Using ChemParse with Python

ChemParse can be seamlessly integrated into Python scripts, enabling the extraction and manipulation of data from ORCA output files using familiar tools like pandas.
Example Usage

import pychemparse as chp
from IPython.display import HTML

# The main class is File

orca_file = chp.File("example.out")
display(orca_file)

# You can convert orca output to HTML
# It is better not to insert ccs and js for jupyter view

HTML(orca_file.create_html(insert_css=False, insert_js=False))

# CSS and JS can give way more information

orca_file.save_as_html("example.html", insert_css=True, insert_js=True)

# Let's look at the blocks in the file
# Position stands for the begging and final lines of the block. Positions of the spacers are not identified

orca_file.get_blocks()

# Let's extract the raw data. `get_data` returns pandas DataFrame

orca_file.get_data(extract_only_raw=True)

# Let's extract the processed data

# You will get warnings about the unrecognized blocks. ExtractedData type is None or orcaparser.data.Data

orca_file.get_data()

# Let's extract the specific block that has "My value" in it

# The same text may occur in different blocks

orca_file.get_data(raw_data_substring="My value")

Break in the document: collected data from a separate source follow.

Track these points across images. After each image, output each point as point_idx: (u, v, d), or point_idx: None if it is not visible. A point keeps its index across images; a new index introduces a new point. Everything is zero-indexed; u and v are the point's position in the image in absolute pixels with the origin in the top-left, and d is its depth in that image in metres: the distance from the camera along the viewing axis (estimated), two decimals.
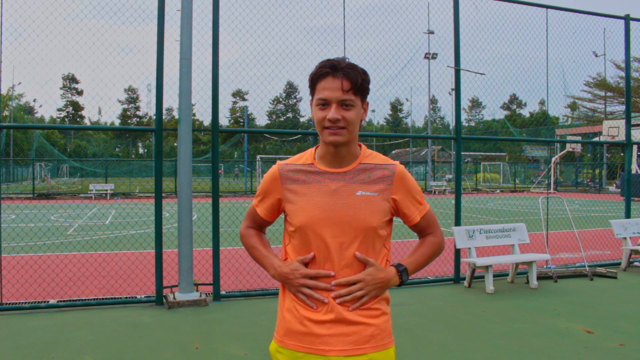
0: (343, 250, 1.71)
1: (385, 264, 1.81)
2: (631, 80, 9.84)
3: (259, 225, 1.96)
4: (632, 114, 13.65)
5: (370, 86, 1.76)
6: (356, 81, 1.68)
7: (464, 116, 77.56)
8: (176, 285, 6.17)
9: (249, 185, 32.76)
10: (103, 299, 6.19)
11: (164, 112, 8.31)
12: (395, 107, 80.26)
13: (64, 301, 6.01)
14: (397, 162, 1.83)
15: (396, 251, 8.26)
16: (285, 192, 1.81)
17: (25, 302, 5.99)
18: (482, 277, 7.08)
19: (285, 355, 1.76)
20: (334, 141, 1.71)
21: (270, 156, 42.64)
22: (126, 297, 6.28)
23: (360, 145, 1.84)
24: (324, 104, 1.69)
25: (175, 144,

# The easiest way to extract the needed data in this case is to add some other text that is present in the block

orca_file.get_data(raw_data_substring=("My value", "My data"))

# Or to exclude the ones that are not yours

orca_file.get_data(raw_data_substring="My value", raw_data_not_substring="Not my match")

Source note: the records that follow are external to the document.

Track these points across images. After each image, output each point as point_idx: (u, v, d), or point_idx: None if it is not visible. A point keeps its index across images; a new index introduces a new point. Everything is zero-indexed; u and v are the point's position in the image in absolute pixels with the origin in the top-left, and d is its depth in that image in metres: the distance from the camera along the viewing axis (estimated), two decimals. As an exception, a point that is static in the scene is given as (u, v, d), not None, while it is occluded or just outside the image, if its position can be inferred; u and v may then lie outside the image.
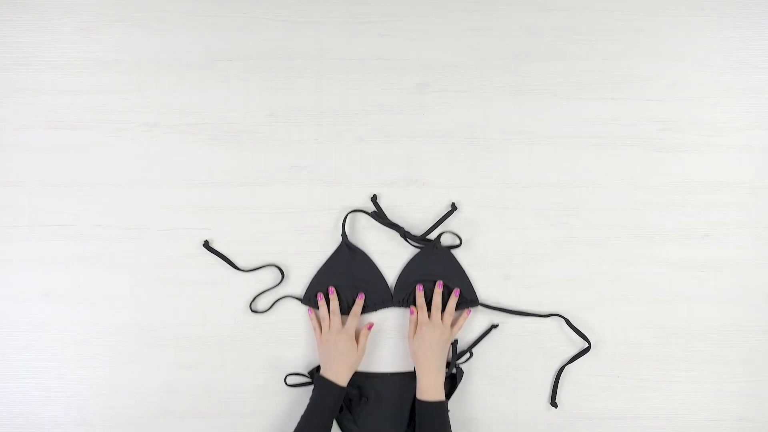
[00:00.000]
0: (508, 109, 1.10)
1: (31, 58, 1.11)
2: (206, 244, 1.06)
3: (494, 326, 1.06)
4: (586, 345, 1.05)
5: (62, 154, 1.09)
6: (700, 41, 1.12)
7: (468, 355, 1.06)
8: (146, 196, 1.08)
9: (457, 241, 1.07)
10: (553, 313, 1.06)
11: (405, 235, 1.06)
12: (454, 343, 1.04)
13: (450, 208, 1.07)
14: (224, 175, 1.08)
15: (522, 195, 1.08)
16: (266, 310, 1.07)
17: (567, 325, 1.06)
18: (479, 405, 1.06)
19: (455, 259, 1.07)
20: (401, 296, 1.06)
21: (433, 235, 1.07)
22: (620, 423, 1.05)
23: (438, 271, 1.06)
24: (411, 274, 1.06)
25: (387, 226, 1.07)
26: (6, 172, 1.09)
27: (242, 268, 1.06)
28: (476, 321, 1.07)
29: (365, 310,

# or we can extract the one we need by the readable name (you can find it in html file TOC)

orca_file.get_data(readable_name="My data")

# You can ask for more than one parameter of search

orca_file.get_data(raw_data_substring=("My value", "My data"), readable_name="My data")

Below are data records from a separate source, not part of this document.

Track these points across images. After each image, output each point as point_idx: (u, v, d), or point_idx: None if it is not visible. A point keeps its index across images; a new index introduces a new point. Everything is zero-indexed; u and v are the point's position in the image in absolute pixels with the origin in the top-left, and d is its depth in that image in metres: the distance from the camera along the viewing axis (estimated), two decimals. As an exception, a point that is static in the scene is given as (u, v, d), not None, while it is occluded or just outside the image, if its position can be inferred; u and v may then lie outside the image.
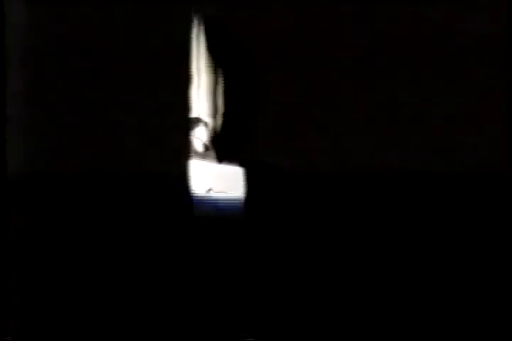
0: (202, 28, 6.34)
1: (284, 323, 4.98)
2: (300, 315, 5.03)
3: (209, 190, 6.35)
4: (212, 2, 5.83)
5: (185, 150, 5.65)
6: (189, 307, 4.90)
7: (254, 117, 8.08)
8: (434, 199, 7.29)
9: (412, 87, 7.51)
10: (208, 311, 4.92)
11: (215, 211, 7.36)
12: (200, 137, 7.82)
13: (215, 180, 7.52)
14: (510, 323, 5.10)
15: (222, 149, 7.92)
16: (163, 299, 4.84)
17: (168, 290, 4.88)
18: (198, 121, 7.80)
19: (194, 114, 7.84)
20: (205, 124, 7.77)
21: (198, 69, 5.39)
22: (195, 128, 7.82)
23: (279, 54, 7.79)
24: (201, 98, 7.51)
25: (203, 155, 7.84)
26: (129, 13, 4.73)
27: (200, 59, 5.43)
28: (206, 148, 7.88)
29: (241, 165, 7.72)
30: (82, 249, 4.68)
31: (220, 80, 6.38)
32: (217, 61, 6.29)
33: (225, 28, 6.08)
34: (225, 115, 7.97)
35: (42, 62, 4.55)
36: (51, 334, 4.59)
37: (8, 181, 4.51)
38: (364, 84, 7.71)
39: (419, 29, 7.28)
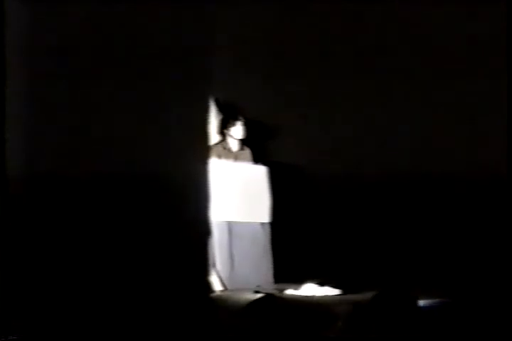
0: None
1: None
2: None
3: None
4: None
5: (202, 153, 5.60)
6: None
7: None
8: (434, 199, 7.17)
9: (412, 87, 7.42)
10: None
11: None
12: (235, 136, 7.82)
13: (241, 181, 7.51)
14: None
15: (257, 148, 7.92)
16: (163, 297, 4.85)
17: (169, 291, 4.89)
18: (234, 119, 7.79)
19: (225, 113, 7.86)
20: (242, 123, 7.76)
21: None
22: (231, 128, 7.82)
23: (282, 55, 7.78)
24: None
25: (237, 155, 7.83)
26: (128, 13, 4.72)
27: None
28: (241, 147, 7.87)
29: (267, 165, 7.71)
30: (83, 248, 4.67)
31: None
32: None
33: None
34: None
35: (42, 62, 4.55)
36: (55, 333, 4.58)
37: (8, 181, 4.52)
38: (364, 84, 7.63)
39: (419, 29, 7.17)
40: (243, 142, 7.88)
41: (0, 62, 4.48)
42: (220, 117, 7.78)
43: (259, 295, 6.15)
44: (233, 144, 7.86)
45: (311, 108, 7.95)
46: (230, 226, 7.34)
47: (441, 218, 7.12)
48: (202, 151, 5.63)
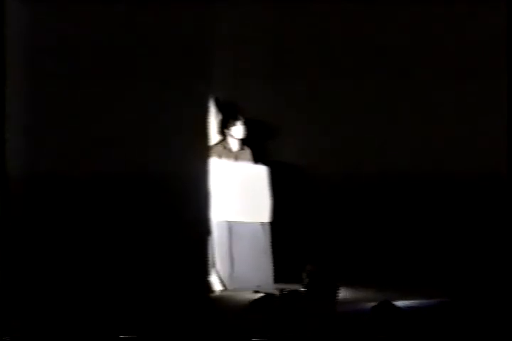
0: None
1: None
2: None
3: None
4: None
5: (202, 153, 5.60)
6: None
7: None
8: (434, 199, 7.17)
9: (412, 87, 7.43)
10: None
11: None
12: (236, 136, 7.81)
13: (241, 181, 7.51)
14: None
15: (257, 148, 7.91)
16: (161, 294, 4.86)
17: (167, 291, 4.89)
18: (234, 119, 7.79)
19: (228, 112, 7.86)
20: (242, 123, 7.75)
21: None
22: (232, 127, 7.81)
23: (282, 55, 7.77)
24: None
25: (237, 154, 7.82)
26: (128, 13, 4.73)
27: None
28: (241, 147, 7.86)
29: (267, 165, 7.70)
30: (83, 248, 4.68)
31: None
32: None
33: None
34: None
35: (42, 62, 4.56)
36: (49, 334, 4.59)
37: (8, 181, 4.52)
38: (364, 84, 7.63)
39: (419, 29, 7.17)
40: (243, 142, 7.87)
41: (0, 62, 4.49)
42: (220, 117, 7.76)
43: (259, 295, 6.14)
44: (233, 144, 7.83)
45: (311, 108, 7.94)
46: (230, 226, 7.33)
47: (441, 218, 7.12)
48: (202, 151, 5.63)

# Lets extract the data and have a look on what it contains

df = orca_file.get_data(readable_name="My data")

data = df.iloc[0].ExtractedData
print(f"{type(data) = }")
print(f"{str(data) = }")

# Even though no method for the extraction was found, the data can be extracted as text

data["raw data"]

# Lets extract the data that is known

# Time is stored as timedelta, tables as pandas Dataframes, values with units as pint Quantity

df = orca_file.get_data(readable_name="TOTAL RUN TIME")
data = df.iloc[0].ExtractedData
print(f"{str(data) = }")
print(f'{data["Run Time"] = }')

df = orca_file.get_data(readable_name="FINAL SINGLE POINT ENERGY")
data = df.iloc[0].ExtractedData
print(f"{str(data) = }")
print(f'{data["Energy"] = }')
print(f'{data["Energy"].magnitude = }')
print(f'{data["Energy"].units = }')